How can our bar plot be improved?

The first problem that jumps out is that the x-axis overlaps so the labels are nearly unreadable. This can be fixed with this solution.

ggplot(d, aes(Hours, Percentage)) +
  geom_bar(stat = "identity") +
  facet_wrap(~Task) +
  theme(axis.text.x = element_text(angle = 90,  hjust = 1))

center

Next, note that the original pie chart showed the percentages as text right on the graph. This was necessary in the pie chart simply because it’s so difficult to guess a percentage out of a pie chart- we could afford to lose it here, when the y-axis communicates the same information. But it can still be useful when you want to pick out a specific number to report (“Visualization is important: 7% of data scientists spend >4 hours a day on it!”) So I add a geom_text layer.

ggplot(d, aes(Hours, Percentage)) +
  geom_bar(stat = "identity") +
  facet_wrap(~Task) +
  geom_text(aes(label = paste0(Percentage, "%"), y = Percentage),
            vjust = 1.4, size = 5, color = "white")

center

The ordering of task facets is arbitrary (alphabetical in this plot). I like to give them an order that makes them easier to browse- something along the lines of. A simple proxy for this is to order by “% who spend < 1 hour a week.”2

library(dplyr)

d %>%
  mutate(Task = reorder(Task, Percentage, function(e) e[1])) %>%
  ggplot(aes(Hours, Percentage)) +
  geom_bar(stat = "identity") +
  facet_wrap(~Task) +
  geom_text(aes(label = paste0(Percentage, "%"), y = Percentage),
            vjust = 1.4, size = 5, color = "white") +
  theme(axis.text.x = element_text(angle = 90,  hjust = 1)) +
  xlab("Hours spent per week")

center

Graph design

From here, the last step would be to adjust the colors, fonts, and other “design” choices.

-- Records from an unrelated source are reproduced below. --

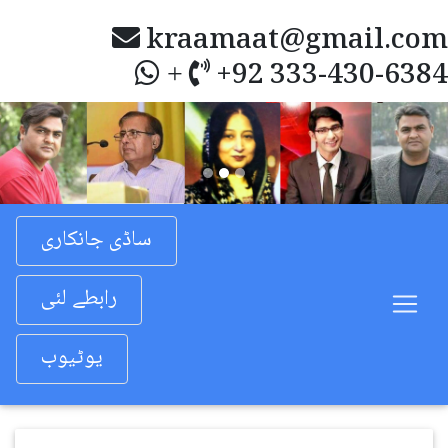
kraamaat@gmail.com
+92 333-430-6384
+
Previous
Nex
ساڈی جانکاری
رابطے لئی
یوٹیوب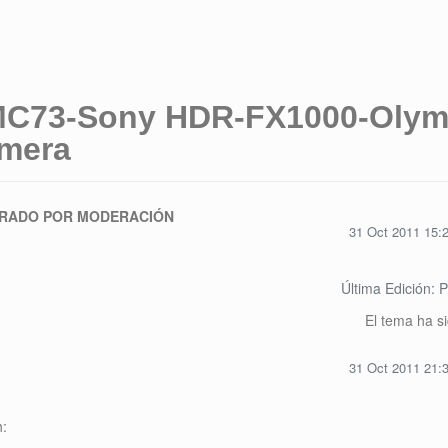
HMC73-Sony HDR-FX1000-Oly
amera
RADO POR MODERACIÓN
31 Oct 2011 15:
Última Edición: 
El tema ha s
31 Oct 2011 21: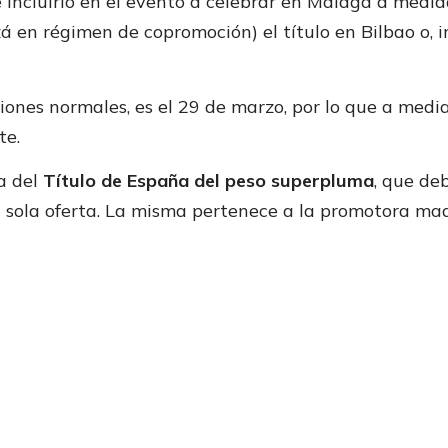
de incluirlo en el evento a celebrar en Málaga a medi
á en régimen de copromoción) el título en Bilbao o, i
ciones normales, es el 29 de marzo, por lo que a medi
te.
a del
Título de España del peso superpluma
, que de
a sola oferta. La misma pertenece a la promotora ma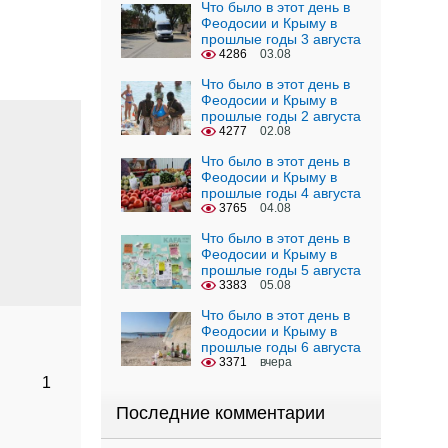
Что было в этот день в
Феодосии и Крыму в
прошлые годы 3 августа
4286
03.08
Что было в этот день в
Феодосии и Крыму в
прошлые годы 2 августа
4277
02.08
Что было в этот день в
Феодосии и Крыму в
прошлые годы 4 августа
3765
04.08
Что было в этот день в
Феодосии и Крыму в
прошлые годы 5 августа
3383
05.08
Что было в этот день в
Феодосии и Крыму в
прошлые годы 6 августа
3371
вчера
1
Последние комментарии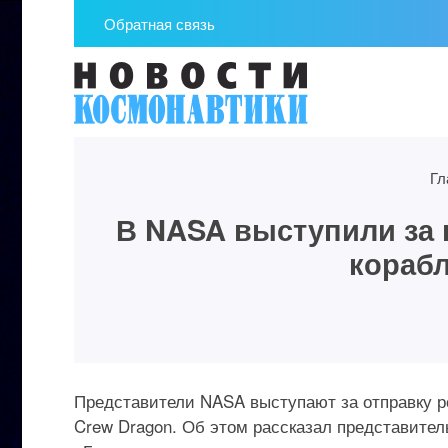
Обратная связь
Гл
В NASA выступили за 
корабл
Представители NASA выступают за отправку р
Crew Dragon. Об этом рассказал представите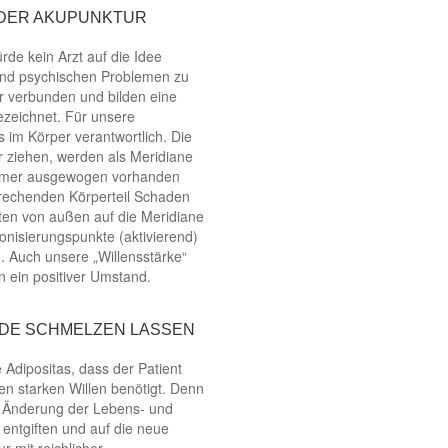
 DER AKUPUNKTUR
rde kein Arzt auf die Idee
und psychischen Problemen zu
r verbunden und bilden eine
ezeichnet. Für unsere
 im Körper verantwortlich. Die
r ziehen, werden als Meridiane
 immer ausgewogen vorhanden
prechenden Körperteil Schaden
ten von außen auf die Meridiane
onisierungspunkte (aktivierend)
 Auch unsere „Willensstärke“
n ein positiver Umstand.
DE SCHMELZEN LASSEN
 Adipositas, dass der Patient
n starken Willen benötigt. Denn
er Änderung der Lebens- und
entgiften und auf die neue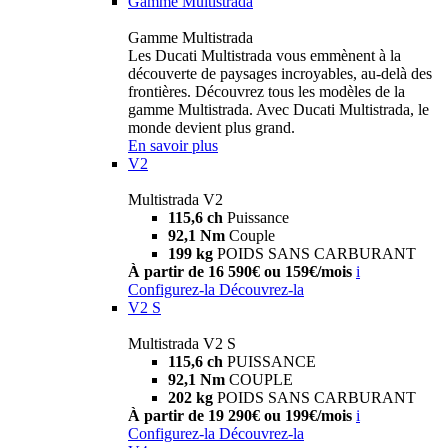
Gamme Multistrada
Gamme Multistrada
Les Ducati Multistrada vous emmènent à la
découverte de paysages incroyables, au-delà des
frontières. Découvrez tous les modèles de la
gamme Multistrada. Avec Ducati Multistrada, le
monde devient plus grand.
En savoir plus
V2
Multistrada V2
115,6 ch
Puissance
92,1 Nm
Couple
199 kg
POIDS SANS CARBURANT
À partir de 16 590€ ou 159€/mois
i
Configurez-la
Découvrez-la
V2 S
Multistrada V2 S
115,6 ch
PUISSANCE
92,1 Nm
COUPLE
202 kg
POIDS SANS CARBURANT
À partir de 19 290€ ou 199€/mois
i
Configurez-la
Découvrez-la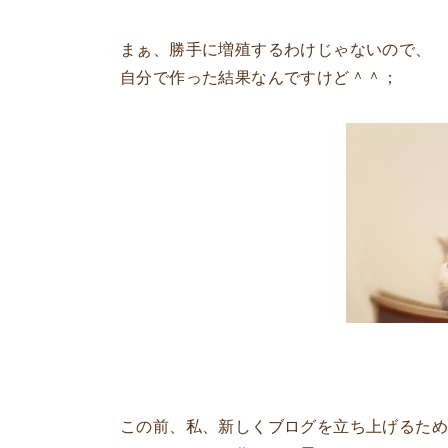
まぁ、勝手に増殖するわけじゃないので、
自分で作った結果なんですけど＾＾；
この前、私、新しくブログを立ち上げるた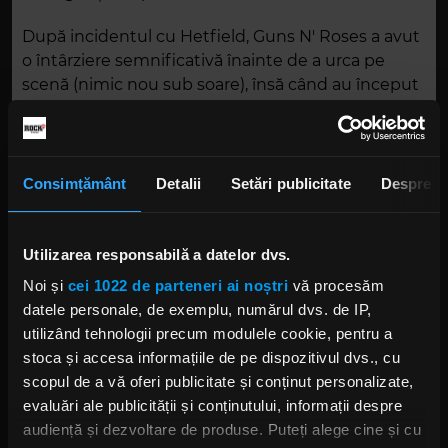
După incidentul cu Hetfield, Guns N' Roses a avut
o întârziere semnificativă înainte de a urca pe
scenă (nimic nou sub soare), însă când au început
să cânte, Axl Rose a reclamat probleme la voce.
După doar câteva piese, trupa a părăsit scena,
provocând furia fanilor.
Consimțământ
Detalii
Setări publicitate
Despre
Dezamăgiți de întreruperea concertului și de
prestația scurtă și întârziată a Guns N' Roses, fanii
au început să se revolte. Revoluția mulțimii s-a
Utilizarea responsabilă a datelor dvs.
soldat cu distrugeri și violențe în incinta
Noi și
cei 1022 de parteneri ai noștri
vă procesăm
stadionului, ceea ce a necesitat intervenția poliției.
datele personale, de exemplu, numărul dvs. de IP,
utilizând tehnologii precum modulele cookie, pentru a
stoca și accesa informațiile de pe dispozitivul dvs., cu
scopul de a vă oferi publicitate și conținut personalizate,
evaluări ale publicității și conținutului, informații despre
audiență și dezvoltare de produse. Puteți alege cine și cu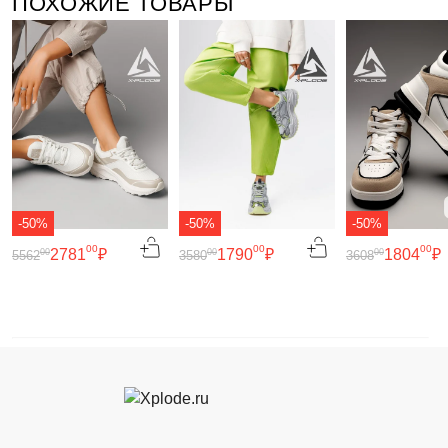
ПОХОЖИЕ ТОВАРЫ
-50%
-50%
-50%
00
00
00
2781
₽
1790
₽
1804
₽
00
00
00
5562
3580
3608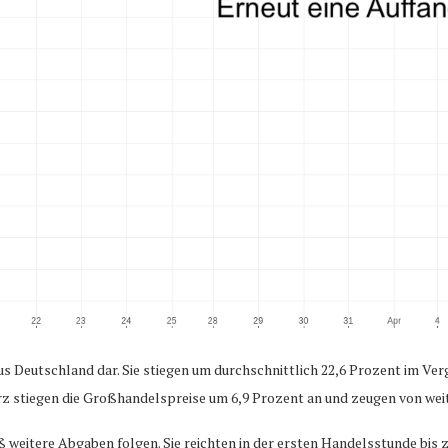
us Deutschland dar. Sie stiegen um durchschnittlich 22,6 Prozent im Ver
z stiegen die Großhandelspreise um 6,9 Prozent an und zeugen von weit
weitere Abgaben folgen. Sie reichten in der ersten Handelsstunde bis z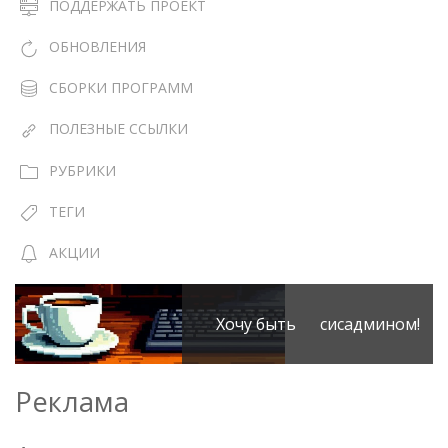
ПОДДЕРЖАТЬ ПРОЕКТ
ОБНОВЛЕНИЯ
СБОРКИ ПРОГРАММ
ПОЛЕЗНЫЕ ССЫЛКИ
РУБРИКИ
ТЕГИ
АКЦИИ
Хочу быть сисадмином!
Реклама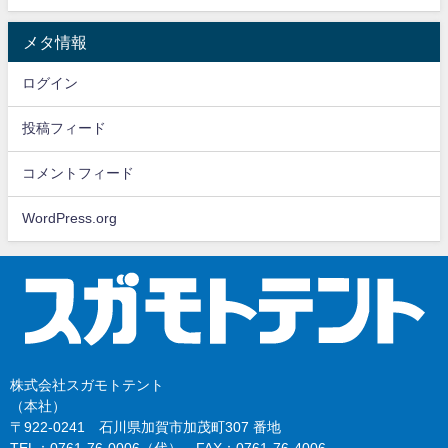
メタ情報
ログイン
投稿フィード
コメントフィード
WordPress.org
株式会社スガモトテント
（本社）
〒922-0241 石川県加賀市加茂町307 番地
TEL：0761-76-0006（代） FAX：0761-76-4006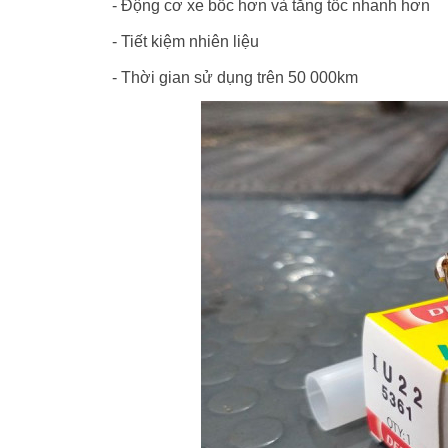
- Động cơ xe bốc hơn và tăng tốc nhanh hơn
- Tiết kiệm nhiên liệu
- Thời gian sử dụng trên 50 000km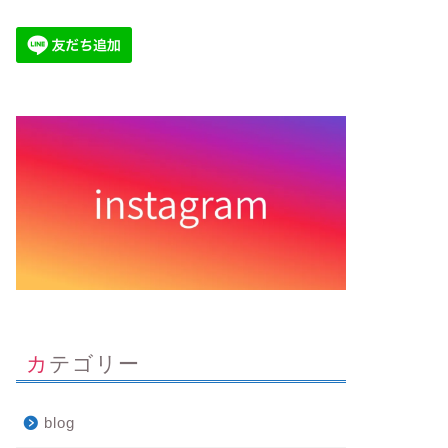
カテゴリー
og
blog
blog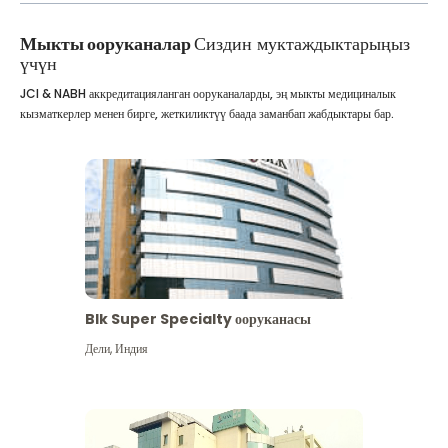
Мыкты ооруканалар
Сиздин муктаждыктарыңыз
үчүн
JCI & NABH аккредитацияланган ооруканаларды, эң мыкты медициналык
кызматкерлер менен бирге, жеткиликтүү баада заманбап жабдыктары бар.
Blk Super Specialty ооруканасы
Дели
,
Индия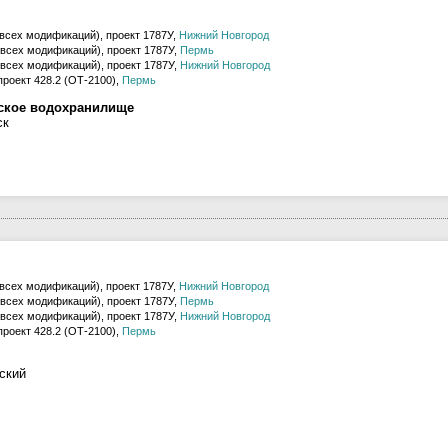
(всех модификаций), проект 1787У,
Нижний Новгород
(всех модификаций), проект 1787У,
Пермь
(всех модификаций), проект 1787У,
Нижний Новгород
проект 428.2 (ОТ-2100),
Пермь
ское водохранилище
ск
(всех модификаций), проект 1787У,
Нижний Новгород
(всех модификаций), проект 1787У,
Пермь
(всех модификаций), проект 1787У,
Нижний Новгород
проект 428.2 (ОТ-2100),
Пермь
ский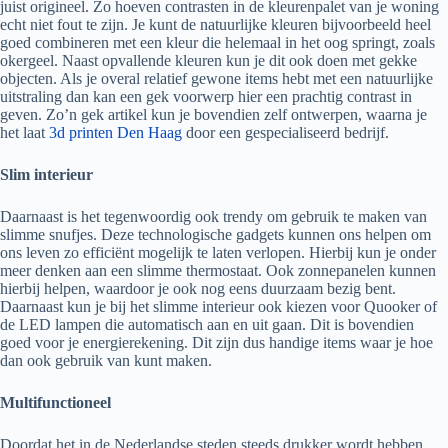
juist origineel. Zo hoeven contrasten in de kleurenpalet van je woning
echt niet fout te zijn. Je kunt de natuurlijke kleuren bijvoorbeeld heel
goed combineren met een kleur die helemaal in het oog springt, zoals
okergeel. Naast opvallende kleuren kun je dit ook doen met gekke
objecten. Als je overal relatief gewone items hebt met een natuurlijke
uitstraling dan kan een gek voorwerp hier een prachtig contrast in
geven. Zo’n gek artikel kun je bovendien zelf ontwerpen, waarna je
het laat
3d printen Den Haag
door een gespecialiseerd bedrijf.
Slim interieur
Daarnaast is het tegenwoordig ook trendy om gebruik te maken van
slimme snufjes. Deze technologische gadgets kunnen ons helpen om
ons leven zo efficiënt mogelijk te laten verlopen. Hierbij kun je onder
meer denken aan een slimme thermostaat. Ook zonnepanelen kunnen
hierbij helpen, waardoor je ook nog eens duurzaam bezig bent.
Daarnaast kun je bij het slimme interieur ook kiezen voor Quooker of
de LED lampen die automatisch aan en uit gaan. Dit is bovendien
goed voor je energierekening. Dit zijn dus handige items waar je hoe
dan ook gebruik van kunt maken.
Multifunctioneel
Doordat het in de Nederlandse steden steeds drukker wordt hebben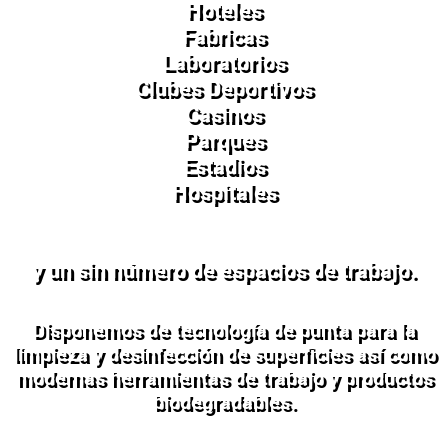
Hoteles
Fabricas
Laboratorios
Clubes Deportivos
Casinos
Parques
Estadios
Hospitales
y un sin número de espacios de trabajo.
Disponemos de tecnología de punta para la
limpieza y desinfección de superficies así como
modernas herramientas de trabajo y productos
biodegradables.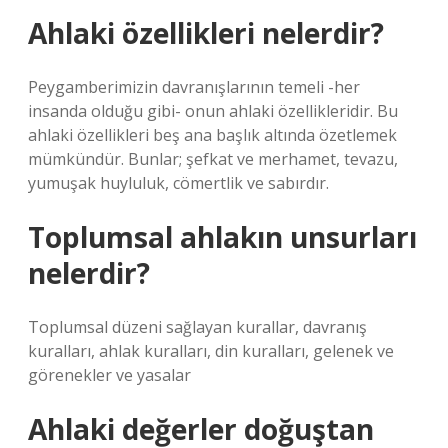
Ahlaki özellikleri nelerdir?
Peygamberimizin davranışlarının temeli -her
insanda olduğu gibi- onun ahlaki özellikleridir. Bu
ahlaki özellikleri beş ana başlık altında özetlemek
mümkündür. Bunlar; şefkat ve merhamet, tevazu,
yumuşak huyluluk, cömertlik ve sabırdır.
Toplumsal ahlakın unsurları
nelerdir?
Toplumsal düzeni sağlayan kurallar, davranış
kuralları, ahlak kuralları, din kuralları, gelenek ve
görenekler ve yasalar
Ahlaki değerler doğuştan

I don’t have terribly strong opinions about these choices (I’m pretty happy with ggplot2’s theme_bw()). But some prefer Edward Tufte’s approach of maximizing the “Data/Ink Ratio”- that is, dropping borders, grids, and axis lines. This can be achieved with theme_tufte:

library(ggthemes)

d %>%
  mutate(Task = reorder(Task, Percentage, function(e) e[1])) %>%
  ggplot(aes(Hours, Percentage)) +
  geom_bar(stat = "identity") +
  facet_wrap(~Task) +
  geom_text(aes(label = paste0(Percentage, "%"), y = Percentage),
            vjust = 1.4, size = 5, color = "white") +
  theme_tufte() +
  theme(axis.text.x = element_text(angle = 90,  hjust = 1))

center

Some people take this philosophy even further, and drop the y-axis altogether (since we do already have those percentages annotated on the bars).

library(ggthemes)

d %>%
  mutate(Task = reorder(Task, Percentage, function(e) e[1])) %>%
  ggplot(aes(Hours, Percentage)) +
  geom_bar(stat = "identity") +
  facet_wrap(~Task) +
  geom_text(aes(label = paste0(Percentage, "%"), y = Percentage),
            vjust = 1.4, size = 5, color = "white") +
  theme_tufte() +
  theme(axis.text.x = element_text(angle = 90,  hjust = 1),
        axis.ticks = element_blank(),
        axis.text.y = element_blank()) +
  ylab("")

center

(See here for an animated version of this “Less is more” philosophy).

So take a look at the two versions:

center

Which communicates more to you? And can you think of a plot that communicates this data even more clearly?

Postscript: How would I do this in base R plotting?

I wouldn’t.

Footnotes

  1. Why did I choose to represent it in this “gathered” format, rather than one row per task and one column per hour? Because using tidy data makes it easier to plot!

  2. This isn’t actually going to tell us which tasks data scientists spend the most time on: we should do some kind of weighted measure to estimate the mean. But for visualization purposes this is enough.